* Task prompt: Return the data below unchanged. Drop any pictures.
----
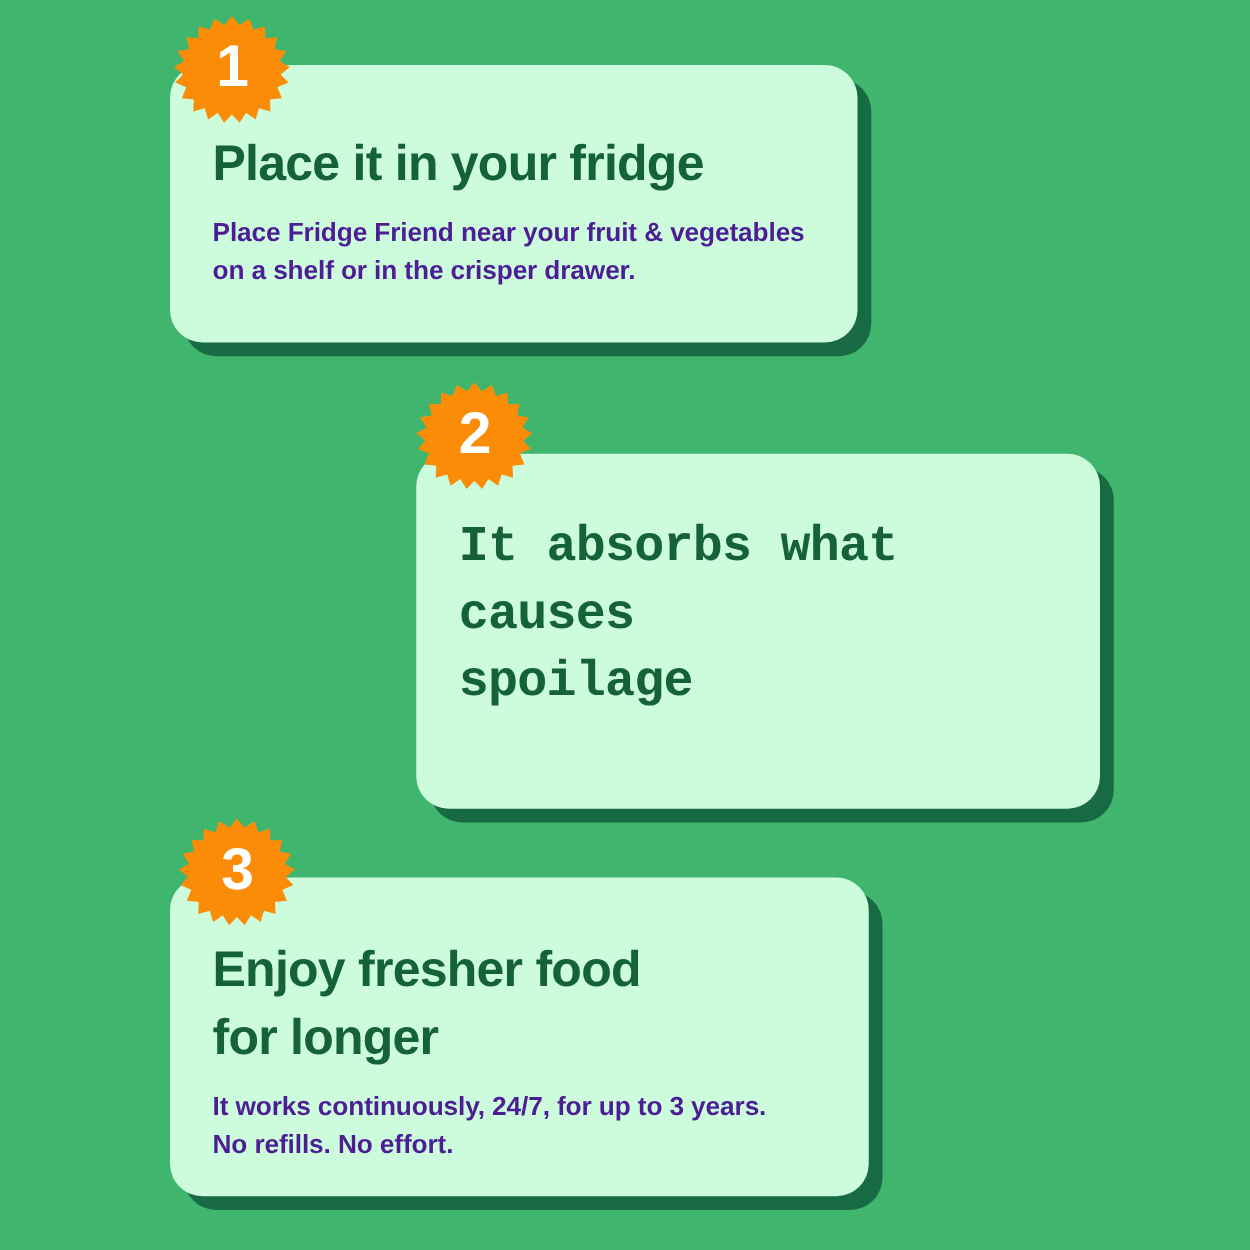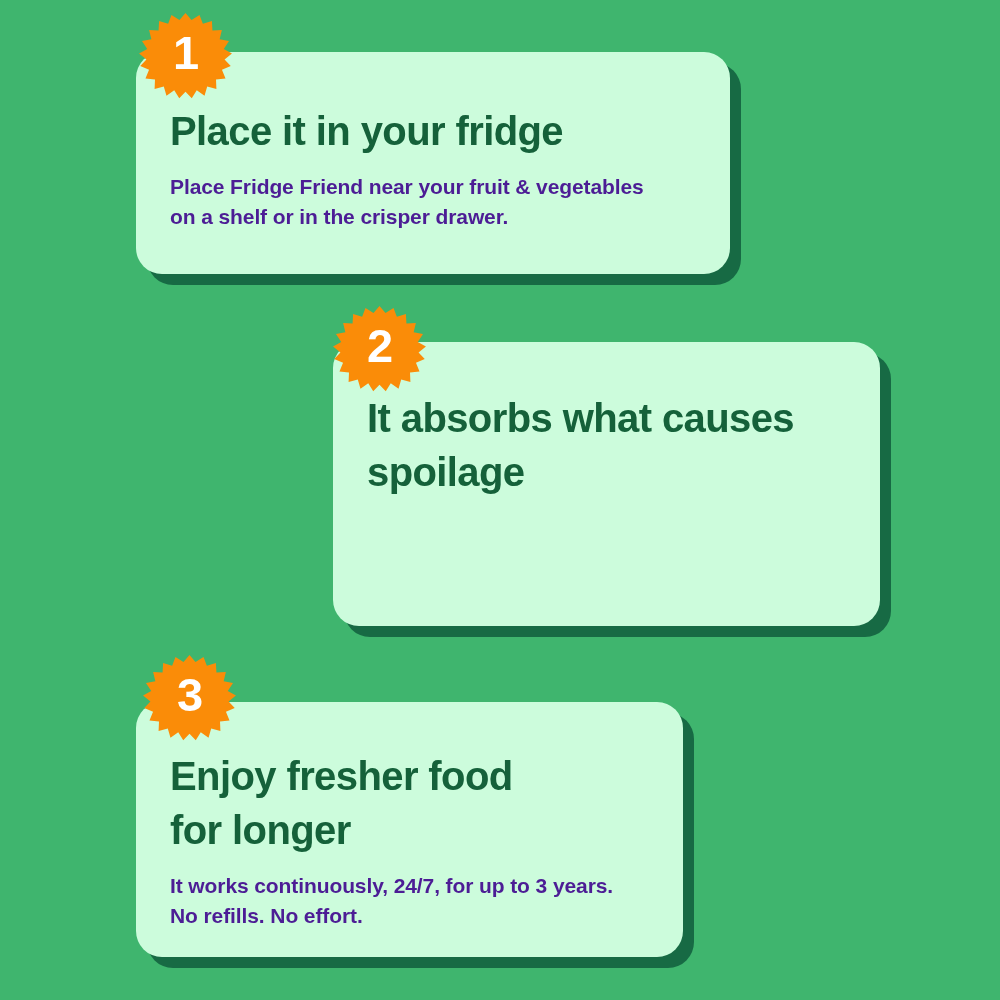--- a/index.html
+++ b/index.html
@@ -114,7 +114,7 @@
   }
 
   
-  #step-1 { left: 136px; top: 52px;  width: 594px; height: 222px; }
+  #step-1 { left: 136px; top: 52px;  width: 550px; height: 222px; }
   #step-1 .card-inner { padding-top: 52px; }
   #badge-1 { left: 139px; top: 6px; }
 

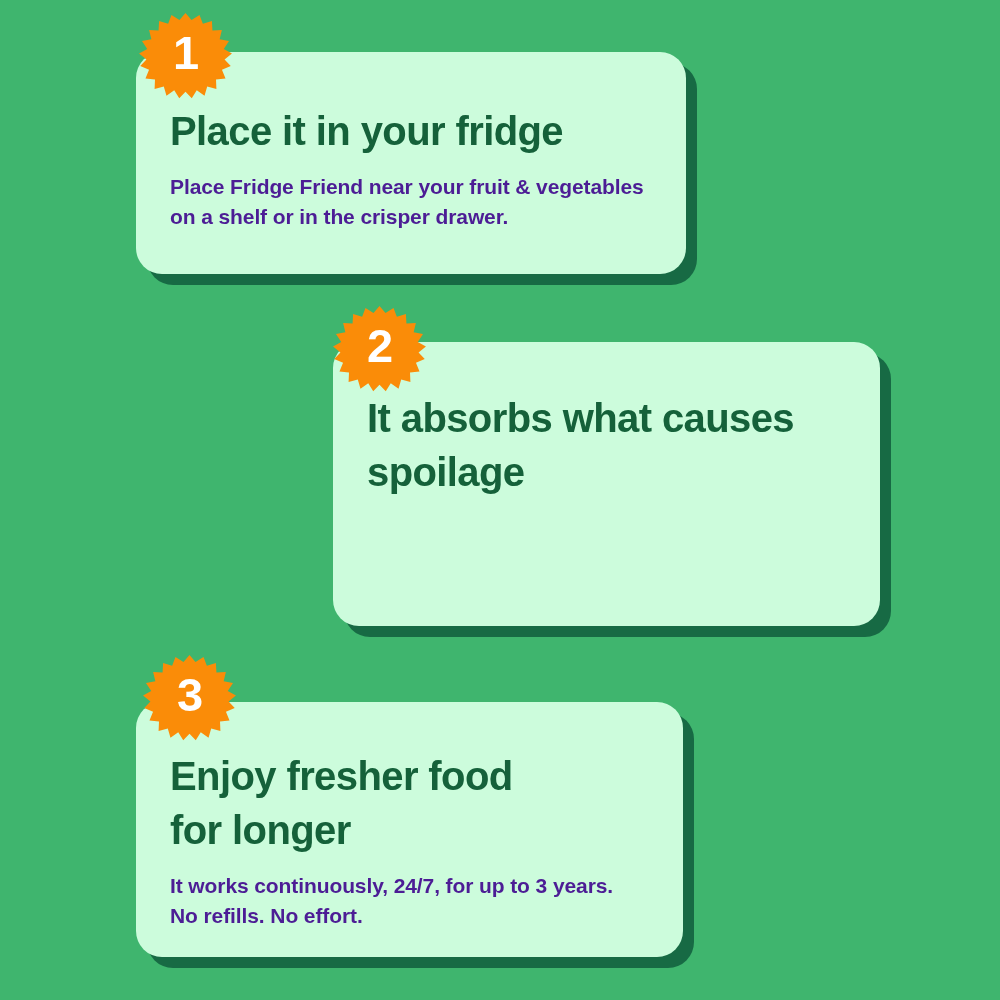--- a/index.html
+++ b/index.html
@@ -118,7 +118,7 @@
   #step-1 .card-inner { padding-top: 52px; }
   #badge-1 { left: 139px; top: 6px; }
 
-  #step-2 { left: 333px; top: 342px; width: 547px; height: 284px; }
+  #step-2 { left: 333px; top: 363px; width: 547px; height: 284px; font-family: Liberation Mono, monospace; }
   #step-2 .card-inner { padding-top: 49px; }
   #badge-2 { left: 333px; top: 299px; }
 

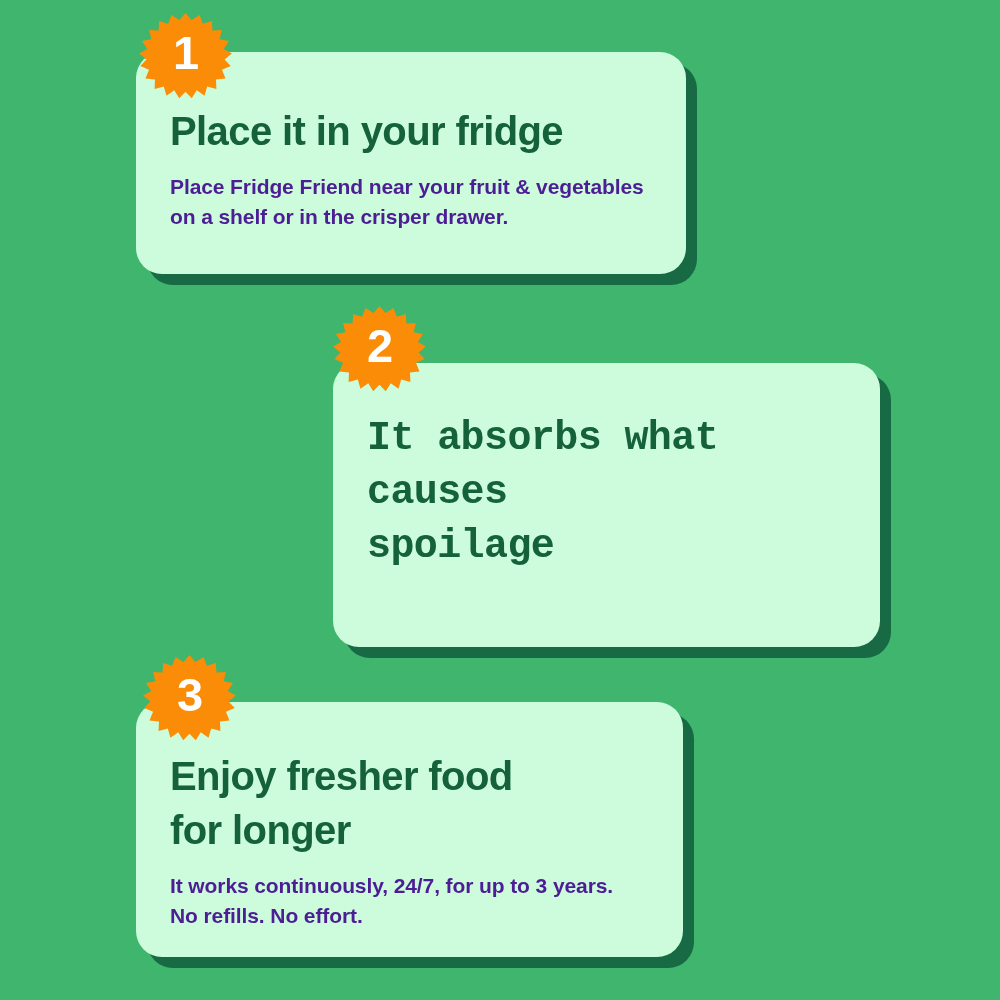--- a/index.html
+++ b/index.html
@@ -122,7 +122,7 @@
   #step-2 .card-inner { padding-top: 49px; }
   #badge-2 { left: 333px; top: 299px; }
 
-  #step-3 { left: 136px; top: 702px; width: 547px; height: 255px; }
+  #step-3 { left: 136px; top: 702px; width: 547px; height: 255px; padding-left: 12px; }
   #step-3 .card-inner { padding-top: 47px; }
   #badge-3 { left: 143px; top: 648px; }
----
* Answer to the problem:
--- a/index.html
+++ b/index.html
@@ -114,7 +114,7 @@
   }
 
   
-  #step-1 { left: 136px; top: 52px;  width: 594px; height: 222px; }
+  #step-1 { left: 136px; top: 52px;  width: 550px; height: 222px; }
   #step-1 .card-inner { padding-top: 52px; }
   #badge-1 { left: 139px; top: 6px; }
 

--- a/index.html
+++ b/index.html
@@ -118,7 +118,7 @@
   #step-1 .card-inner { padding-top: 52px; }
   #badge-1 { left: 139px; top: 6px; }
 
-  #step-2 { left: 333px; top: 342px; width: 547px; height: 284px; }
+  #step-2 { left: 333px; top: 363px; width: 547px; height: 284px; font-family: Liberation Mono, monospace; }
   #step-2 .card-inner { padding-top: 49px; }
   #badge-2 { left: 333px; top: 299px; }
 

--- a/index.html
+++ b/index.html
@@ -122,7 +122,7 @@
   #step-2 .card-inner { padding-top: 49px; }
   #badge-2 { left: 333px; top: 299px; }
 
-  #step-3 { left: 136px; top: 702px; width: 547px; height: 255px; }
+  #step-3 { left: 136px; top: 702px; width: 547px; height: 255px; padding-left: 12px; }
   #step-3 .card-inner { padding-top: 47px; }
   #badge-3 { left: 143px; top: 648px; }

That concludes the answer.